In particolare, il condomino chiamato in giudizio aveva ceduto in locazione il proprio appartamento ad una società che, a sua volta, aveva suddiviso l'immobile in diverse stanze, poi sublocate a terzi.
Anzitutto, il proprietario contestava la propria legittimazione passiva nella causa, in quanto l'immobile era stato locato alla società. Ma il giudice si opponeva, richiamando il principio per cui il proprietario è sempre responsabile quando il suo locatario viola il regolamento condominiale: spetta a lui, prima di tutto, pretendere dal conduttore la cessazione delle condotte lesive, a meno che non dimostri di aver adottato, in relazione alle circostanze, le misure idonee, secondo il criterio generale di diligenza (art.1176 C.C.)

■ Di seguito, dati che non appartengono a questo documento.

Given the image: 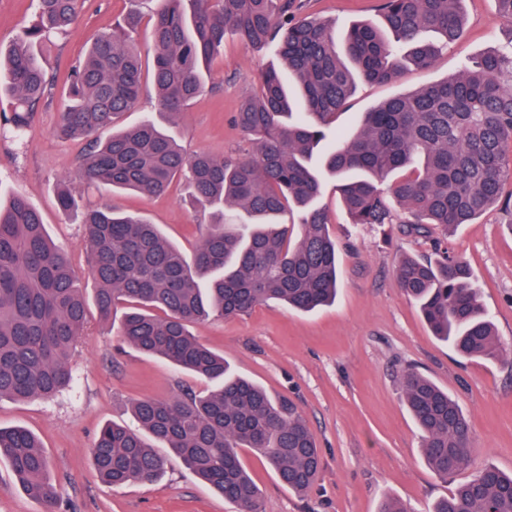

Entrando nel merito della causa, la corte accertava poi che il regolamento condominiale era di tipo contrattuale e vietava "di tenere locande o pensioni" e "l'esercizio di industrie e altre attività imprenditoriali" negli alloggi dello stabile.
Il condominio invece sosteneva che le parti citate in giudizio avevano illegittimamente trasformato l'appartamento in attività imprenditoriale di affittacamere, violando il regolamento condominiale. Ma il giudice rigettava tale interpretazione, basandosi sulla distinzione tra affittacamere (ed attività alberghiera) ed ordinaria locazione di alloggi.

Infatti, l'attività di affittacamere presuppone la prestazione di servizi personali, quali riassetto delle stanze e fornitura di biancheria (assenti nella locazione ordinara) per un periodo di tempo limitato (maggiore nella locazione ordinaria). 
Nel caso in oggetto, le stanze erano state arredate, senza alcun servizio aggiuntivo di pulizia e cambio biancheria, e tutti i contratti erano stati sottoscritti dagli occupanti per un periodo di quattro anni.

Secondo il giudici, il rapporto tra locatore ed occupante non era quello, temporaneo e transitorio, di affittacamere, ma piuttosto si trattava di una serie di contratti di sublocazione a carattere stabile e senza servizi personali aggiuntivi: in presenza di tali caratteristiche, la forma contrattuale non poteva che essere quella della locazione ordinaria.
Nel condominio in questione, secondo il regolamento contrattuale vigente, l'attività svolta non era vietata, in quanto il divieto era diretto solo ad attività di pensioni o locande che, per definizione, prevedono durata breve e servizi aggiuntivi, quali cambio biancheria e/o servizio di vitto, chiaramente escluso nel caso considerato.

Secondo la corte, l'interpretazione del regolamento deve essere di tipo restrittivo, e non estensivo: cioè, tutto ciò che non è espressamente vietato deve considerarsi consentito. Perciò, "le restrizioni alle facoltà inerenti alla proprietà esclusiva contenute nel regolamento di condominio di natura contrattuale devono essere formulate in modo espresso o comunque non equivoco, in modo da non lasciare alcun margine di incertezza sul contenuto e la portata delle relative disposizioni". 

Nessuna regola era stata violata, in quanto l'attività svolta non rientrava né in quelle di locanda o pensione, né in quella imprenditoriale, dato che questa era svolta dalla società che gestiva gli affitti dai propri uffici, mentre le stanze ubicate nel condominio erano utilizzate per civile abitazione. Per quanto sopra, il giudice rigettava la domanda del condominio.

Possiamo quindi concludere che l'attività alberghiera è diversa da quella di affittacamere (per il tempo di permanenza degli ospiti e servizi offerti) perciò, anche se il regolamento condominiale vieta di svolgere la prima, il proprietario potrà comunque intraprendere la seconda.